A Long Time Going

The man may have been killed on 5/1, but his poisonous ideology began to die on 9/11

  • AFP/Getty Images

    Bin Laden enjoys a laugh in the Jalalabad region of Afghanistan in 1988

    Osama bin Laden long fancied himself something of a poet. His compositions tended to the morbid, and a poem written two years after 9/11 in which he contemplated the circumstances of his death was no exception. Bin Laden wrote, "Let my grave be an eagle's belly, its resting place in the sky's atmosphere amongst perched eagles."

    As it turns out, bin Laden's grave is somewhere at the bottom of the Arabian Sea, to which his body was consigned after his death in Pakistan at the hands of U.S. Navy SEALs. If there is poetry in bin Laden's end, it is the poetry of justice, and it calls to mind what President George W. Bush had predicted would happen in a speech he gave to Congress just nine days after 9/11. In an uncharacteristic burst of eloquence, Bush asserted that bin Laden and al-Qaeda would eventually be consigned to "history's unmarked grave of discarded lies," just as communism and Nazism had been before them.

    Though bin Laden's body may have been buried at sea on May 2, the burial of bin Ladenism has been a decade in the making. Indeed, it began on the very day of bin Laden's greatest triumph. At first glance, the 9/11 assault looked like a stunning win for al-Qaeda, a ragtag band of jihadists who had bloodied the nose of the world's only superpower. But on closer look it became something far less significant, because the attacks on Washington and New York City did not achieve bin Laden's key strategic goal: the withdrawal of the U.S. from the Middle East, which he imagined would lead to the collapse of all the American-backed authoritarian regimes in the region.

    Instead, the opposite happened: the U.S. invaded and occupied first Afghanistan and then Iraq. By attacking the American mainland and inviting reprisal, al-Qaeda — which means "the base" in Arabic — lost the best base it had ever had: Taliban-ruled Afghanistan. In this sense, 9/11 was similar to another surprise attack, that on Pearl Harbor on the morning of Dec. 7, 1941, a stunning tactical victory that set in motion events that would end in the defeat of imperial Japan.

    Shrewder members of bin Laden's inner circle had warned him before 9/11 that antagonizing the U.S. would be counterproductive, and internal al-Qaeda memos written after the fall of the Taliban and later recovered by the U.S. military show that some of bin Laden's followers fully understood the folly of the attacks. In 2002 an al-Qaeda insider wrote to another, saying, "Regrettably, my brother ... during just six months, we lost what we built in years."

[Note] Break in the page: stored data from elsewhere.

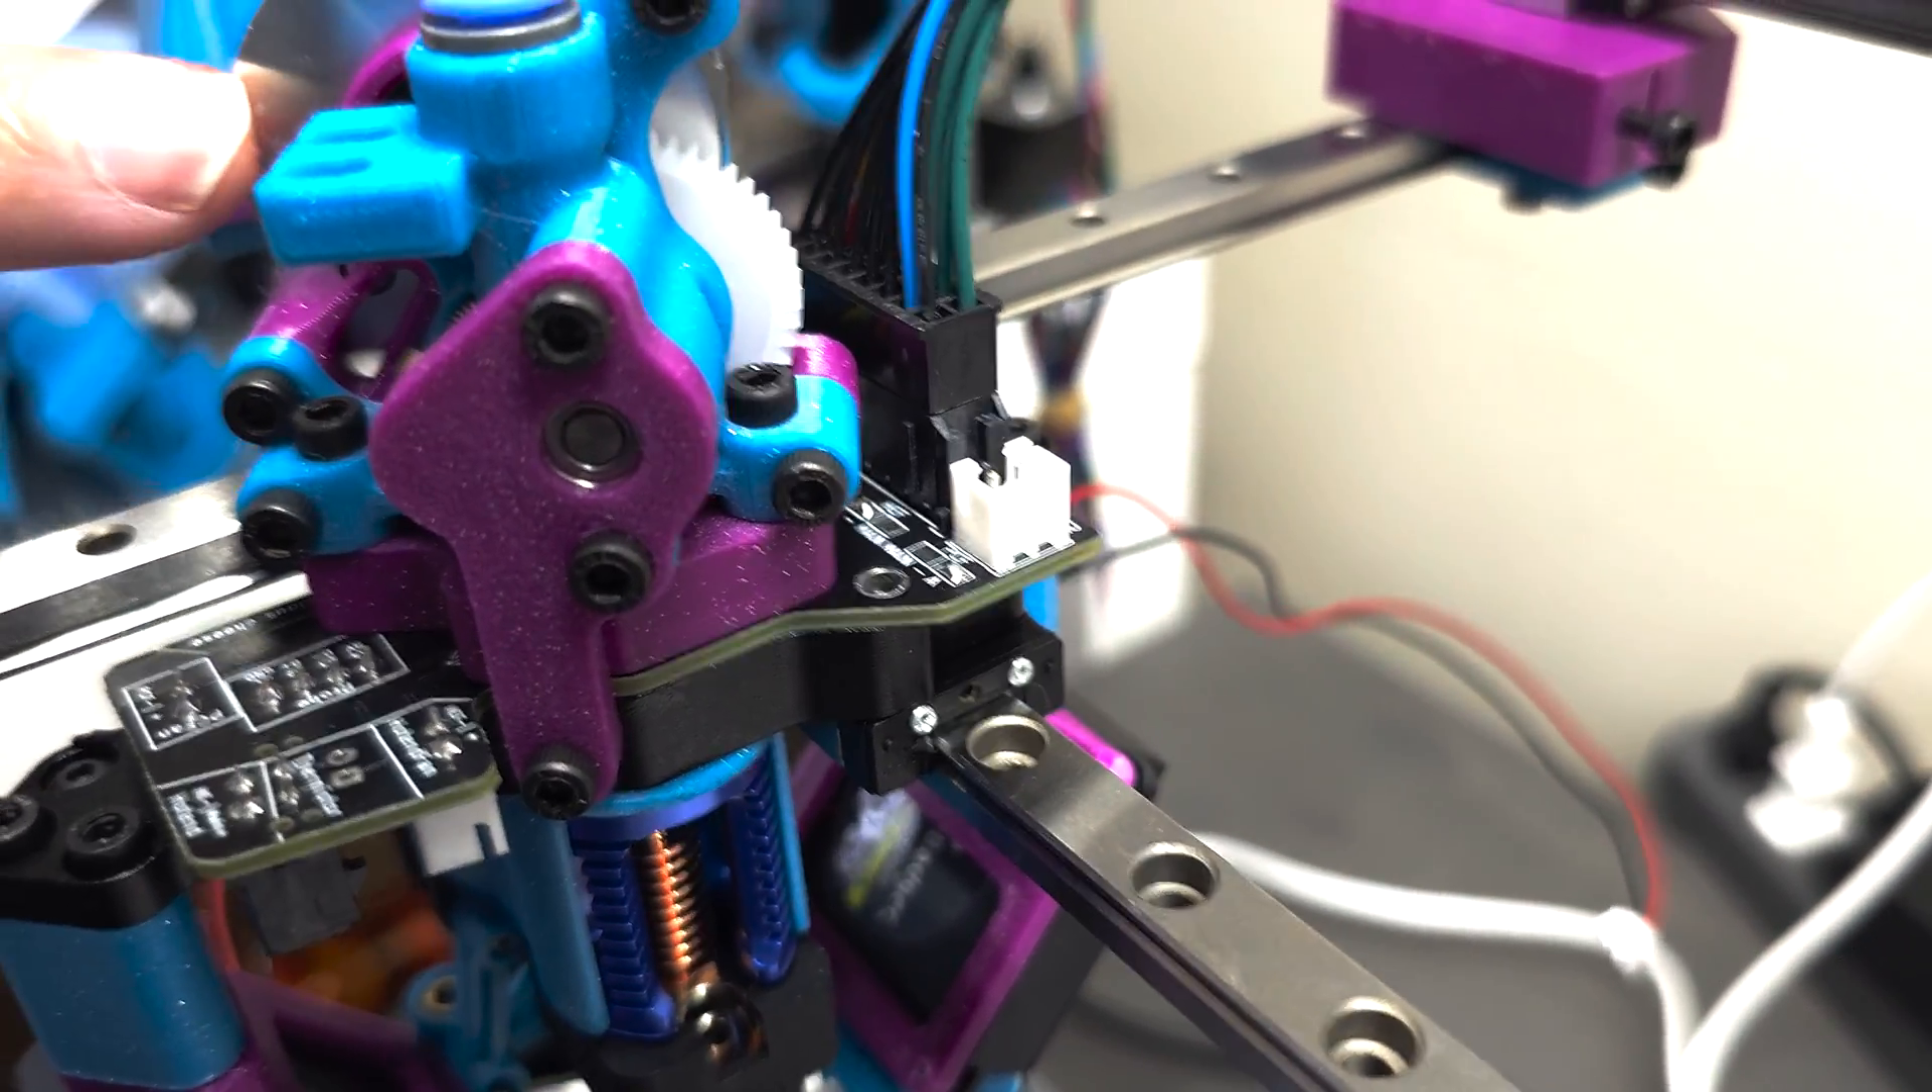And let's take a closer look at this toolhead, all assembled.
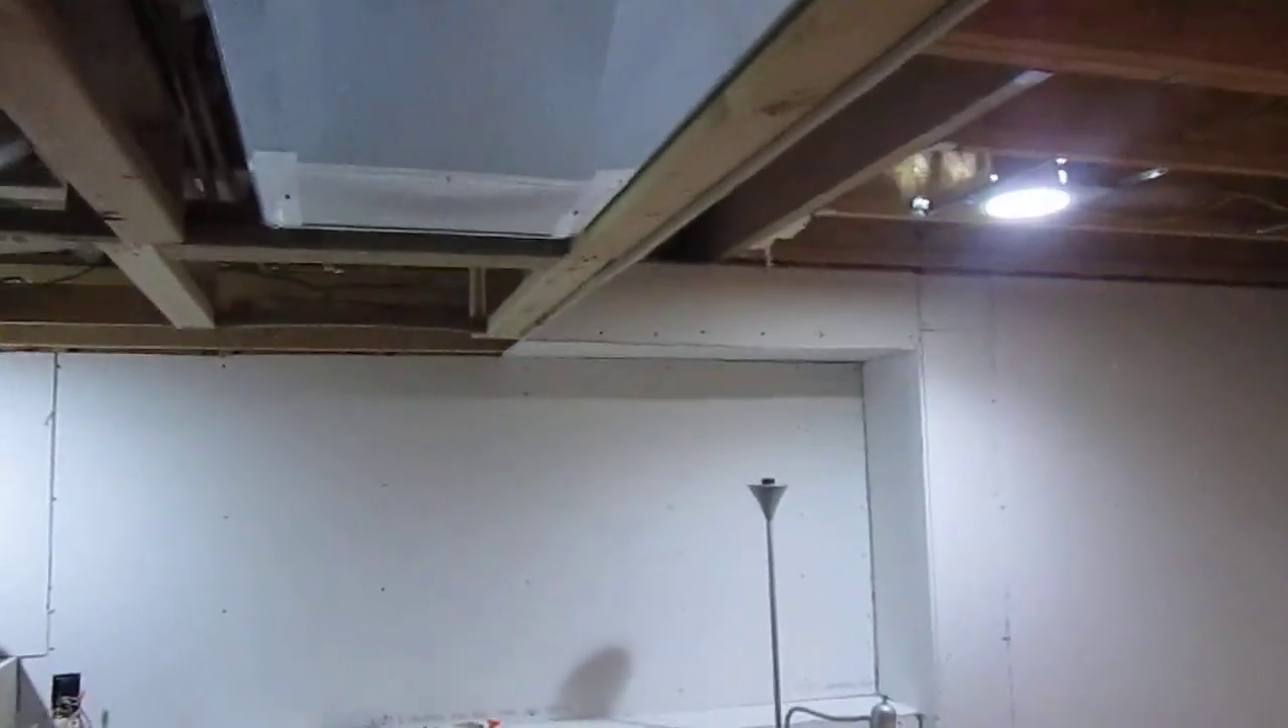And now we have drywall, put drywall on the walls.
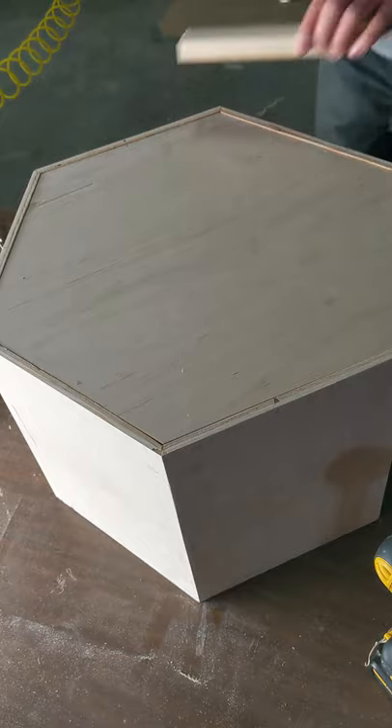Right here is where I'm putting that back panel in, and it fit pretty well.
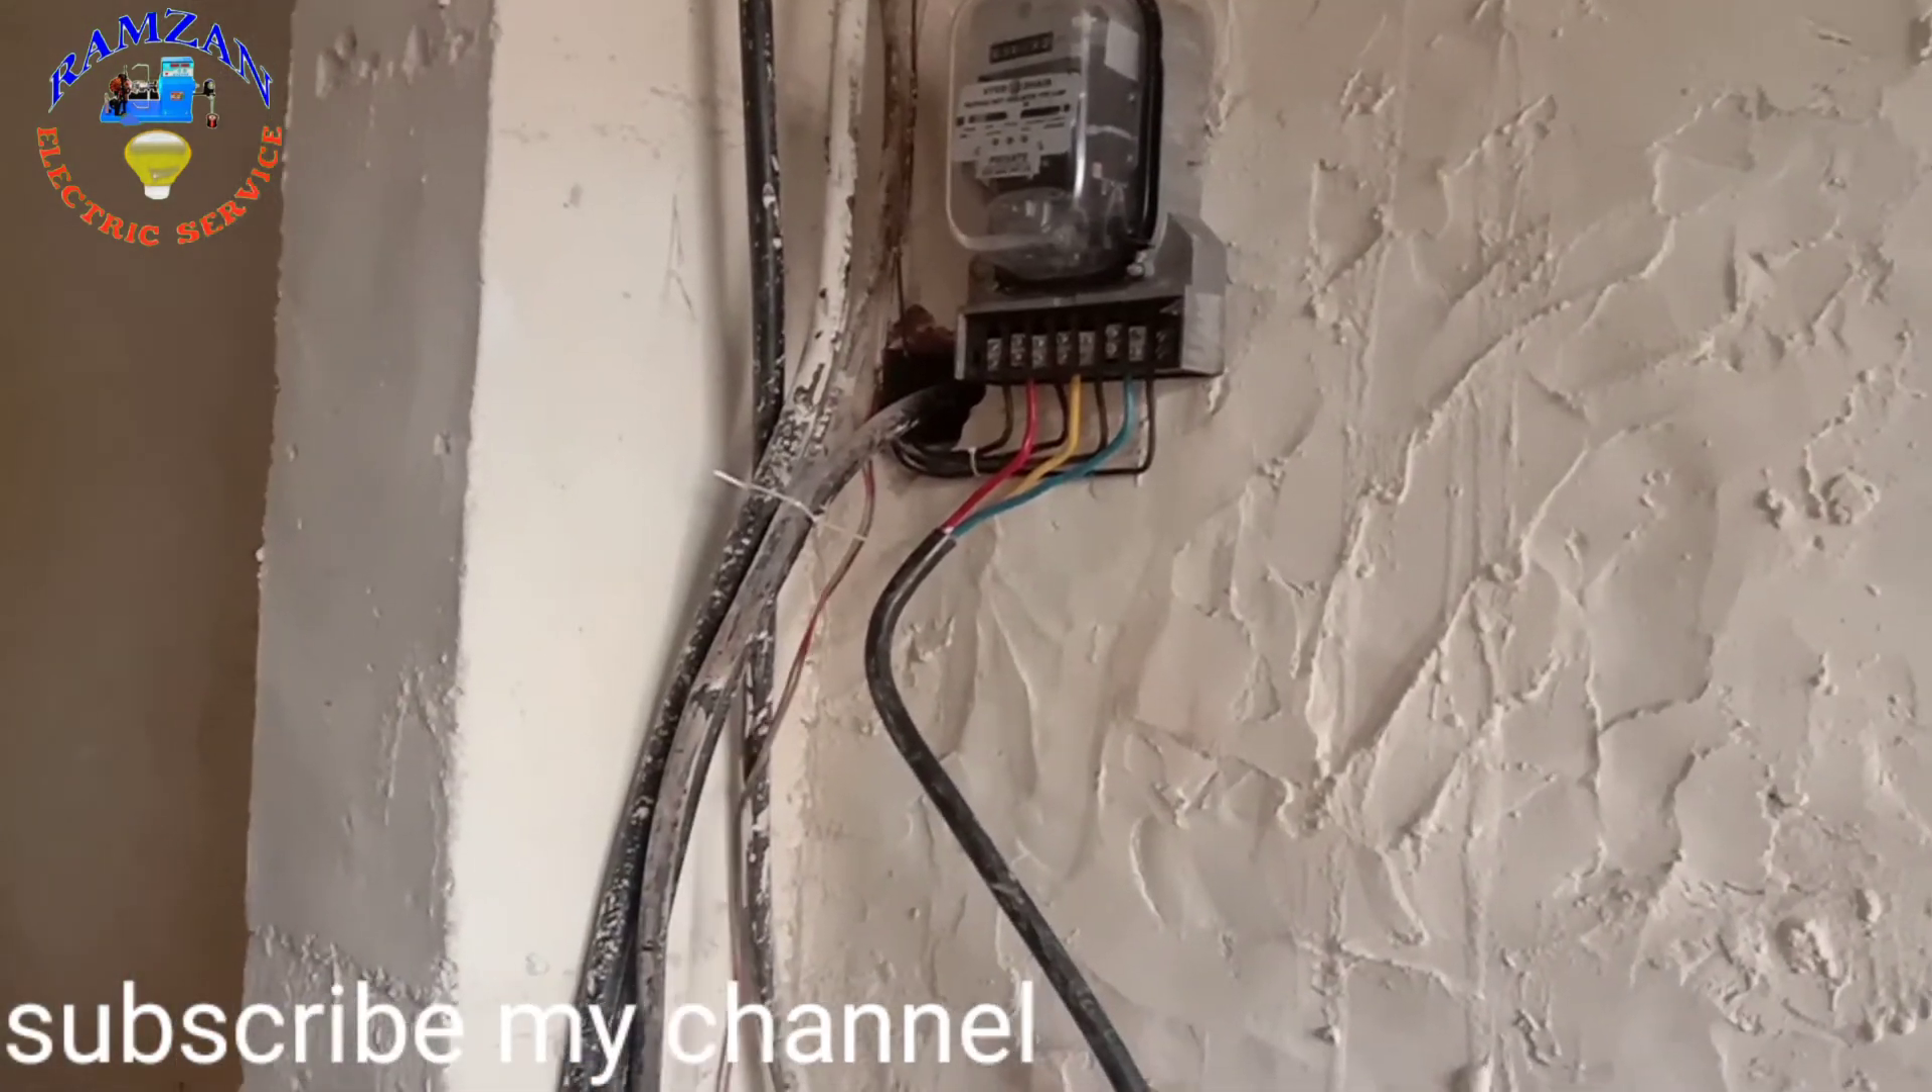ہمارے تھری فیس کا جو کنیکشن ہے وہ کمپلیٹ ہو چکے اب تاریاں ہمارے لگ چکی ہیں۔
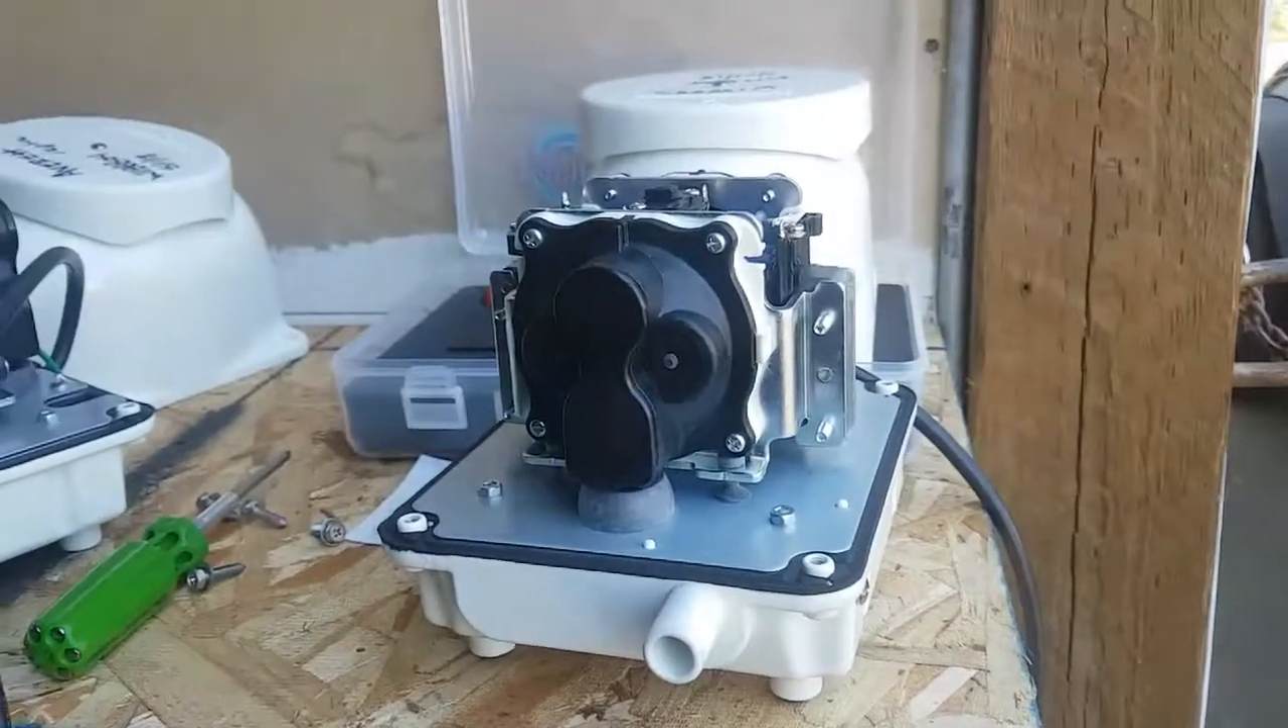So I've taken the housing off and it all looks good.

    The responsibility for that act of hubris lies squarely with bin Laden: despite his reputation for shyness and diffidence, he ran al-Qaeda as a dictatorship. His son Omar recalls that the men who worked for his father had a habit of requesting permission before they spoke with their leader, saying, "Dear prince, may I speak?" Joining al-Qaeda meant taking a personal religious oath of allegiance to bin Laden, just as joining the Nazi Party had required swearing personal fealty to the Führer. So bin Laden's group became just as much a hostage to its leader's flawed strategic vision as the Nazis were to Hitler's.

    The key to understanding this vision and all of bin Laden's actions was his utter conviction that he was an instrument of God's will. In short, he was a religious zealot. That zealotry first revealed itself when he was a teenager. Khaled Batarfi, a soccer-playing buddy of bin Laden's on the streets of Jidda, Saudi Arabia, where they both grew up, remembers his solemn friend praying seven times a day (two more than mandated by Islamic convention) and fasting twice a week in imitation of the Prophet Muhammad. For entertainment, bin Laden would assemble a group of friends at his house to chant songs about the liberation of Palestine.

    Bin Laden's religious zeal was colored by the fact that his family had made its vast fortune as the principal contractor renovating the holy sites of Mecca and Medina, which gave him a direct connection to Islam's holiest places. In his early 20s, bin Laden worked in the family business; he was a priggish young man who was also studying economics at a university.